The Streamlit bridge
The solution uses asyncio.run() to execute async code within Streamlit's synchronous environment. It's simple once you see it.
import asyncio
import streamlit as st
from pydantic_ai import Agent
from pydantic_ai.messages import (
ModelMessage,
ModelRequest,
ModelResponse,
TextPart,
UserPromptPart,
)
def convert_messages_to_pydantic_ai(messages: list[dict]) -> list[ModelMessage]:
"""Convert simple chat messages to pydantic-ai format"""
pydantic_messages = []
for msg in messages:
if msg["role"] == "user":
pydantic_messages.append(
ModelRequest(parts=[UserPromptPart(content=msg["content"])])
)
elif msg["role"] == "assistant":
pydantic_messages.append(
ModelResponse(parts=[TextPart(content=msg["content"])])
)
return pydantic_messages
async def stream_agent_response(
agent: Agent, prompt: str, message_history: list[ModelMessage] = None
) -> str:
"""Stream response from agent with conversation history support"""

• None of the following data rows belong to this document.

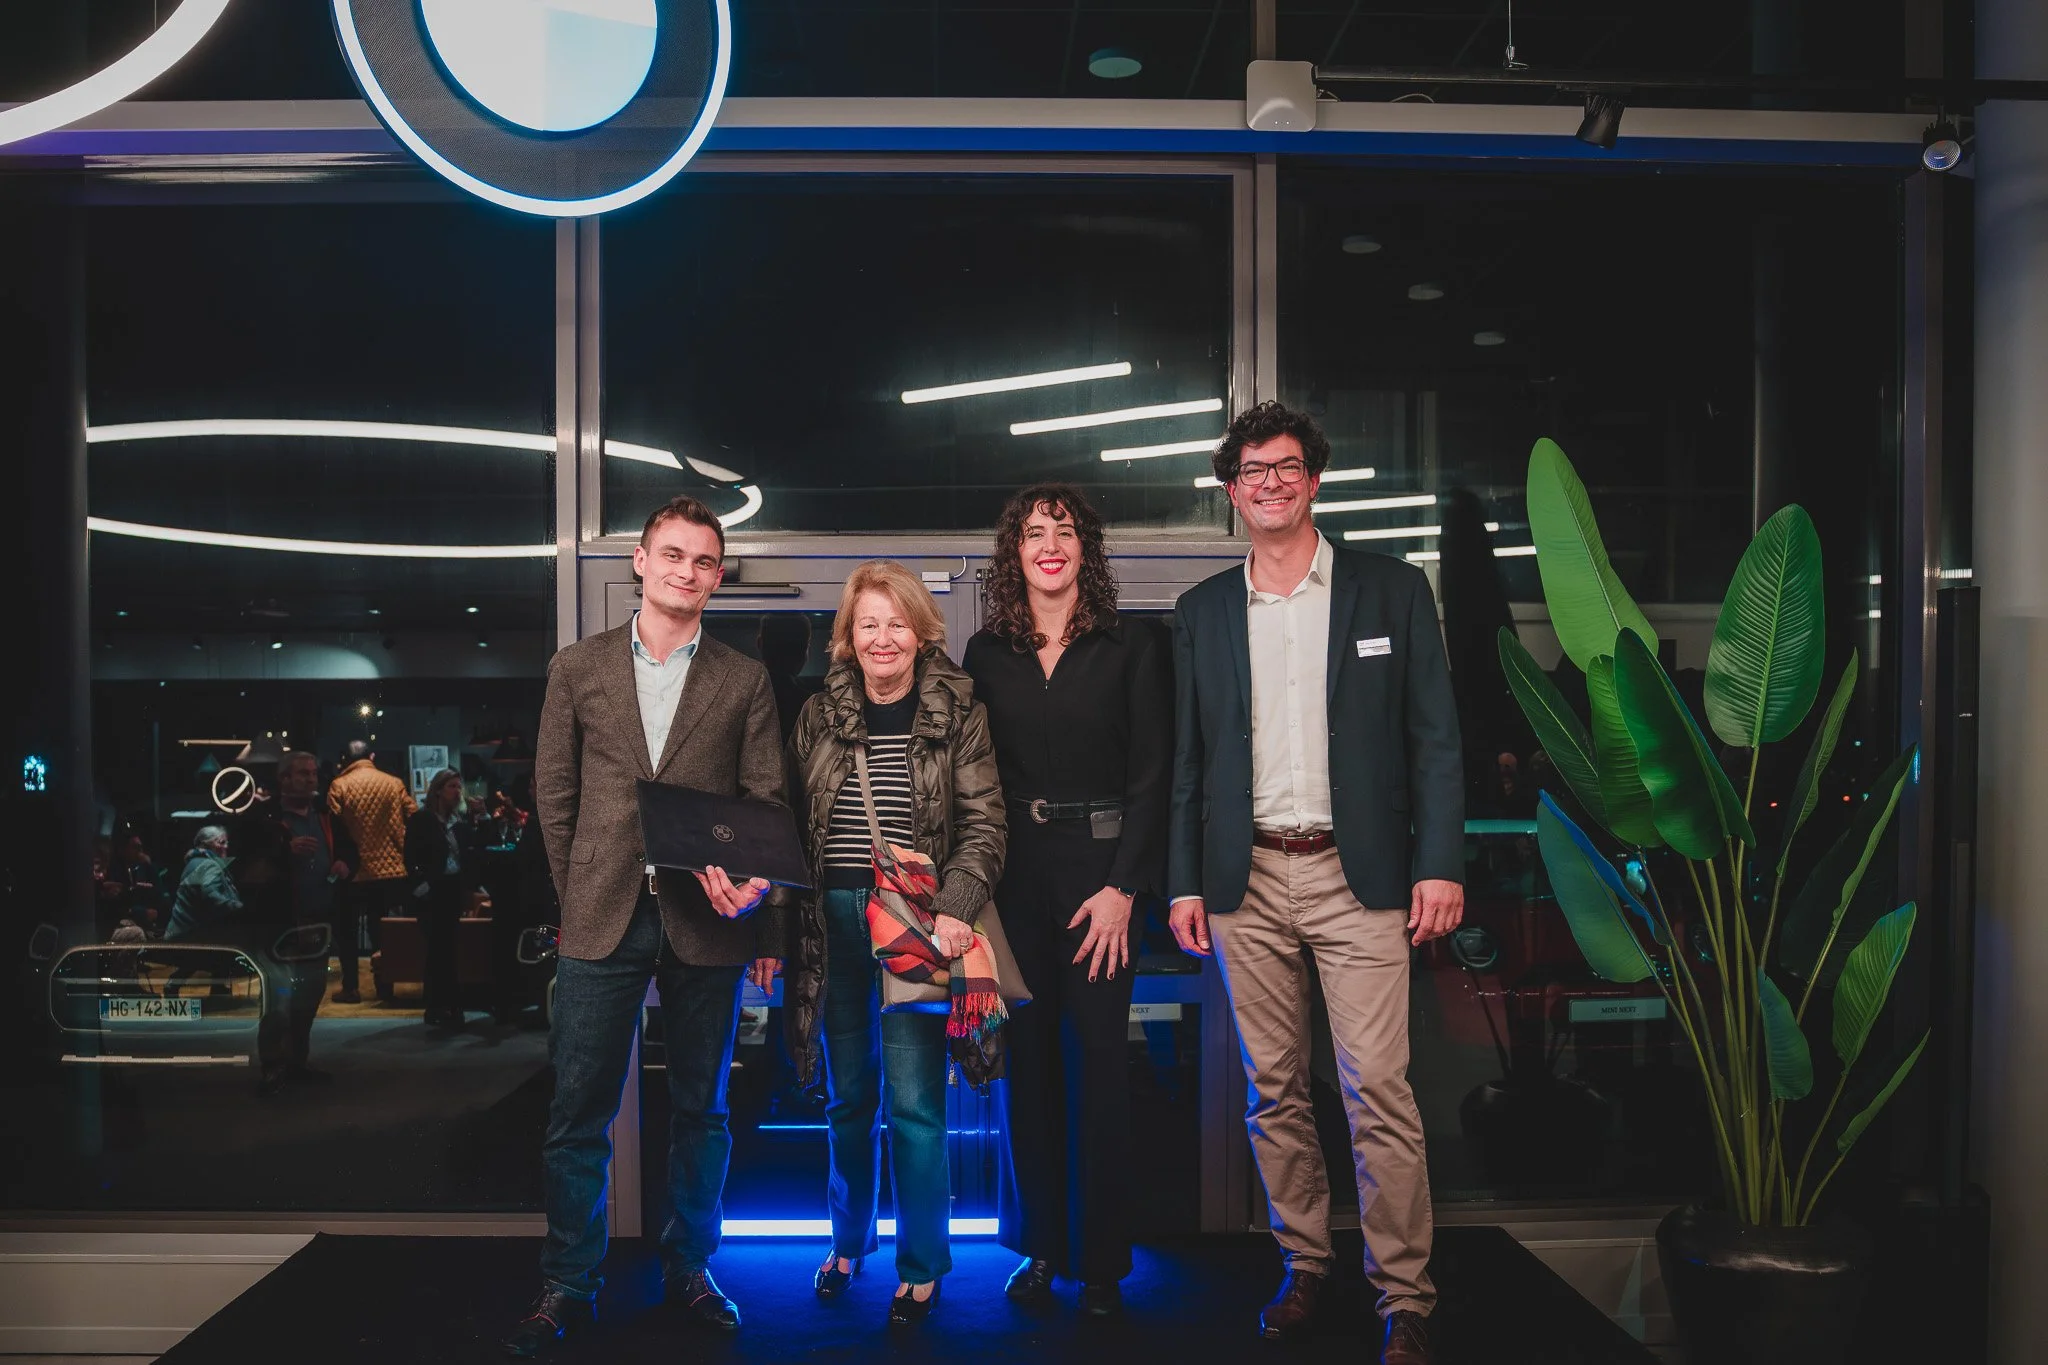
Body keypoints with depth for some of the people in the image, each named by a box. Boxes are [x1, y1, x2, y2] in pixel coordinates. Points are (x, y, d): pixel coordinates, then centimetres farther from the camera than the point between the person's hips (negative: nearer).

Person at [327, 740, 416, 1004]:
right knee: (380, 929, 15)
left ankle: (351, 988, 5)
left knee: (347, 930, 10)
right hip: (390, 868, 3)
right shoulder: (394, 783, 3)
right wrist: (405, 856, 9)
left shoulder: (339, 786, -4)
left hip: (353, 871, -3)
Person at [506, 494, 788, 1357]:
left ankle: (689, 1268, 25)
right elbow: (554, 795, 9)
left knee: (700, 1109, 10)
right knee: (578, 1112, 2)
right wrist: (579, 898, 4)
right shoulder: (578, 668, 9)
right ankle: (568, 1287, 15)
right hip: (603, 920, 0)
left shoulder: (744, 681, 7)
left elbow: (769, 803, 3)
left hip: (707, 923, 0)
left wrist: (758, 903, -10)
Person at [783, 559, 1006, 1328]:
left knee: (913, 1100, -3)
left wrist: (953, 910, -19)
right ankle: (848, 1241, 33)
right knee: (848, 1095, 14)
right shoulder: (819, 716, 8)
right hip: (834, 923, 3)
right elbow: (795, 824, 10)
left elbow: (983, 825, -5)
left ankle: (921, 1267, 12)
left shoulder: (957, 714, -1)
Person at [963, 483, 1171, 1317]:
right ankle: (1040, 1247, 20)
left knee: (1101, 1062, 0)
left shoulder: (1133, 646, -1)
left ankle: (1102, 1262, 11)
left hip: (1099, 870, -3)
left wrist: (1123, 887, -11)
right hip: (1014, 874, 3)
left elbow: (1152, 776, -4)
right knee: (1028, 1060, 8)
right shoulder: (987, 653, 7)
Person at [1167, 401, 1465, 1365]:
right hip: (1245, 881, 3)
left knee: (1378, 1091, -5)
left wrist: (1439, 864, -7)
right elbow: (1188, 759, 12)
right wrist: (1183, 882, 6)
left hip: (1357, 874, -3)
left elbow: (1435, 738, 1)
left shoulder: (1392, 591, 4)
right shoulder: (1202, 612, 11)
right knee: (1274, 1089, 9)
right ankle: (1303, 1263, 24)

message_placeholder = st.empty()
full_response = ""
async with agent.run_stream(prompt, message_history=message_history) as response:
async for text in response.stream_text():
full_response = text # pydantic-ai gives cumulative text
message_placeholder.markdown(full_response + "▌")
# Remove cursor and show final text
message_placeholder.markdown(full_response)
return full_response
st.set_page_config(page_title="Streamlit + Pydantic-AI", page_icon="⚡")

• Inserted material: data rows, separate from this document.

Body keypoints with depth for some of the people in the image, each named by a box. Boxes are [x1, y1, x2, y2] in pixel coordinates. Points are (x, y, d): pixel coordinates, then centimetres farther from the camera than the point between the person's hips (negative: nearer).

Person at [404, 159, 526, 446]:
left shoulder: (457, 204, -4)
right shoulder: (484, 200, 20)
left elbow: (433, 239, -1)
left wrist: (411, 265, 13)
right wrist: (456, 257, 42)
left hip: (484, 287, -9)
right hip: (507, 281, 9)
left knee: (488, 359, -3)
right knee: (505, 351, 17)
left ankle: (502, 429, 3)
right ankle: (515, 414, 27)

st.markdown("### Streamlit + Pydantic-AI Streaming Demo")
# Initialise session state
if "messages" not in st.session_state:
st.session_state.messages = []
# Create agent
agent = Agent(
"openai:gpt-4o",
system_prompt="You are a helpful assistant. Be conversational and engaging.",
)
# Display chat history
for message in st.session_state.messages:
with st.chat_message(message["role"]):
st.markdown(message["content"])
# Chat input
if prompt := st.chat_input("Type your message..."):
# Add user message to history and display
st.session_state.messages.append({"role": "user", "content": prompt})
with st.chat_message("user"):
st.markdown(prompt)
# Stream the assistant response
with st.chat_message("assistant"):
# Convert chat history to pydantic-ai format
message_history = convert_messages_to_pydantic_ai(st.session_state.messages)
# Stream the response using asyncio.run
full_response = asyncio.run(
stream_agent_response(agent, prompt, message_history)
)
# Add assistant message to history
st.session_state.messages.append({"role": "assistant", "content": full_response})
There are two things worth noting about the implementation.
Message format conversion: Streamlit uses simple dicts with "role" and "content" keys. Pydantic AI needs its own ModelRequest and ModelResponse objects. The convert_messages_to_pydantic_ai() function handles that translation.
Streaming with st.empty(): The streaming effect uses st.empty() to create a placeholder that gets updated in real-time. The cursor character "▌" gives visual feedback that the response is still generating.
I initially worried this approach might cause full page reloads after each chunk, which would be terrible for networking costs. I ran tests and verified this doesn't happen.
I'm interested in trying out Pydantic AI with FastHTML instead of Streamlit, but it takes a bit more work to get up and running.